Open Hayden-Fluff opened 3 years ago
Unfortunately this isn't really feasible. Mesh Colliders require heavy pre-computations, which can take up to several seconds to complete. Doing this every frame isn't feasible.
What titles have you seen use this? I don't think that they actually had Skinned Mesh Colliders, but rather just accurate hand-made primitive colliders.
At most we could potentially automatically split the mesh collider into static meshes by whichever bone affects them the most, which might work ok-enough, but I'm not fully sure if it's worth any development time, since you should really be using primitive colliders for anything that has to do with such shapes instead. You mention that you encountered cases where this would be useful, but you do not mention any.
I've encountered this in a game called Heat, though NSFW, the level of interaction it has is astounding. At first I thought it was using really well approximated primitive colliders, but upon further inspection through messing with the in-game mechanics, I found that the collisions are hollow, and also very accurately conform to the mesh, and Skinned Mesh collision is really the only way I could have thought of that would allow for that level of accuracy. I even asked the main developer how they're handling it, and they confirmed that the game uses a lower detail mesh for skinned mesh collision.

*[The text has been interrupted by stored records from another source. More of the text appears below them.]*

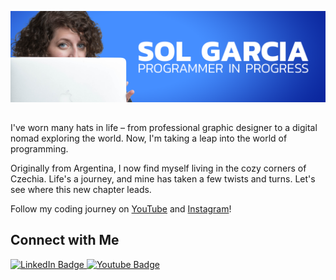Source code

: ![A mutli-picture collage of April. There is a title that says April Speight X R Developer and Author.](https://raw.githubusercontent.com/compilingsol/compilingsol/master/github-portada.png)

<div id="about" align="center">

##

</div>

I've worn many hats in life – from professional graphic designer to a digital nomad exploring the world. Now, I'm taking a leap into the world of programming.

Originally from Argentina, I now find myself living in the cozy corners of Czechia. Life's a journey, and mine has taken a few twists and turns. Let's see where this new chapter leads.

Follow my coding journey on [YouTube](https://www.youtube.com/@solgarciacom) and [Instagram](https://www.instagram.com/compilingsol)!

## Connect with Me

<div id="badges">
  <a href="www.linkedin.com/in/solegarcia">
    <img src="https://img.shields.io/badge/LinkedIn-blue?style=for-the-badge&logo=linkedin&logoColor=white" alt="LinkedIn Badge"/>
  </a>
  <a href="https://www.youtube.com/@solgarciacom">
    <img src="https://img.shields.io/badge/YouTube-red?style=for-the-badge&logo=youtube&logoColor=white" alt="Youtube Badge"/>
  </a>
</div>

<!--
**aprilspeight/aprilspeight** is a ✨ _special_ ✨ repository because its `README.md` (this file) appears on your GitHub profile.

Here are some ideas to get you started:

- 🔭 I’m currently working on ...
- 🌱 I’m currently learning ...
- 👯 I’m looking to collaborate on ...
- 🤔 I’m looking for help with ...
- 💬 Ask me about ...
- 📫 How to reach me: ...
- 😄 Pronouns: ...
- ⚡ Fun fact: ...
-->

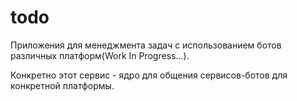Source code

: # todo

Приложения для менеджмента задач с использованием ботов различных платформ(Work In Progress...).

Конкретно этот сервис - ядро для общения сервисов-ботов для конкретной платформы.
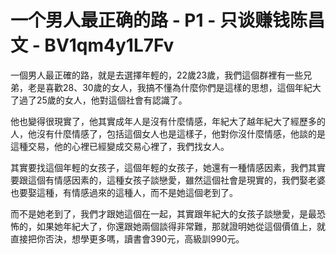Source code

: # 一个男人最正确的路 - P1 - 只谈赚钱陈昌文 - BV1qm4y1L7Fv

一個男人最正確的路，就是去選擇年輕的，22歲23歲，我們這個群裡有一些兄弟，老是喜歡28、30歲的女人，我搞不懂為什麼你們是這樣的思想，這個年紀大了過了25歲的女人，他對這個社會有認識了。

他也變得很現實了，他其實成年人是沒有什麼情感，年紀大了越年紀大了經歷多的人，他沒有什麼情感了，包括這個女人也是這樣子，他對你沒什麼情感，他談的是這種交易，他的心裡已經變成交易心裡了，我們找女人。

其實要找這個年輕的女孩子，這個年輕的女孩子，她還有一種情感因素，我們其實要跟這個有情感因素的，這種女孩子談戀愛，雖然這個社會是現實的，我們娶老婆也要娶這種，有情感過來的這種人，而不是她這個老到了。

而不是她老到了，我們才跟她這個在一起，其實跟年紀大的女孩子談戀愛，是最恐怖的，如果她年紀大了，你還跟她兩個談得非常難，那就證明她從這個價值上，就直接把你否決，想學更多嗎，讀書會390元，高級訓990元。

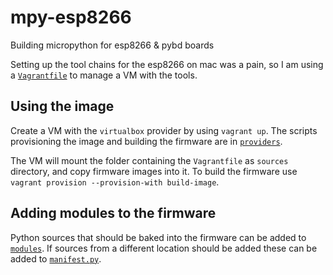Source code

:# mpy-esp8266

Building micropython for esp8266 & pybd boards

Setting up the tool chains for the esp8266 on mac was a pain, so I am using a [`Vagrantfile`](Vagrantfile) to manage a VM with the tools.

## Using the image

Create a VM with the `virtualbox` provider by using `vagrant up`.
The scripts provisioning the image and building the firmware are in [`providers`](providers).

The VM will mount the folder containing the `Vagrantfile` as `sources` directory, and copy firmware images into it.
To build the firmware use `vagrant provision --provision-with build-image`.

## Adding modules to the firmware

Python sources that should be baked into the firmware can be added to [`modules`](modules).
If sources from a different location should be added these can be added to [`manifest.py`](manifest.py).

Lower resolution mesh is the key here. And the kind of physics engine they are using for the collision calculation. I believe, BEPUv2 "compiles" mesh colliders into low-level code that could check for collisions very effectively, but the initial conversion takes some time (much longer than a frame time) instead.
Hmm I see. If it's sufficiently low poly, then the recalculation should be reasonably fast. There's one way to approach this - add a procedural mesh provider that performs skinned mesh transformations on the CPU and then feed this into mesh collider as any other procedural mesh.
This way the input mesh is technically static, just changing often. Though this might also introduce some overheads, but would utilize existing systems better and be easier to implement. Those are also double-buffered, ensuring that there won't be weird ghost or missed collisions.
Alternatively we could invest more time and make something more optimized, that will progressively refit and refine the mesh collider, but that's usually pretty expensive for this and might not work well with parallelization.
@shadowpanther The meshes aren't compiled specifically, but the principle is the same. BEPUv2 computes a bounding box tree - a data structure that allow efficiently querying triangles within a particular area.
Is your feature request related to a problem? Please describe.
I've encountered cases where it'd be nice to have a skinned mesh have collision accurate to the mesh, however there's no way of doing this. Currently if you throw a mesh collider on a skinned mesh, the collision will only be accurate to the default pose.
Relevant issues
None to be found.
Describe the solution you'd like
An additional component to implement skinned mesh collision, similar to a Skinnned Mesh Renderer, where it accepts a mesh and a list of bones.
Describe alternatives you've considered
I can't really think of any good alternatives, as making primitive approximations along the armature can introduce it's own issues, as well as not allowing for hollow collisions. This also does not really work with meshes designed to be used as an interior, especially if there's more complex geometry.
Additional context
I understand that doing this may be insanely expensive, however I have seen other VR titles pull this off before, and the accuracy it can provide can be really good for certain situations.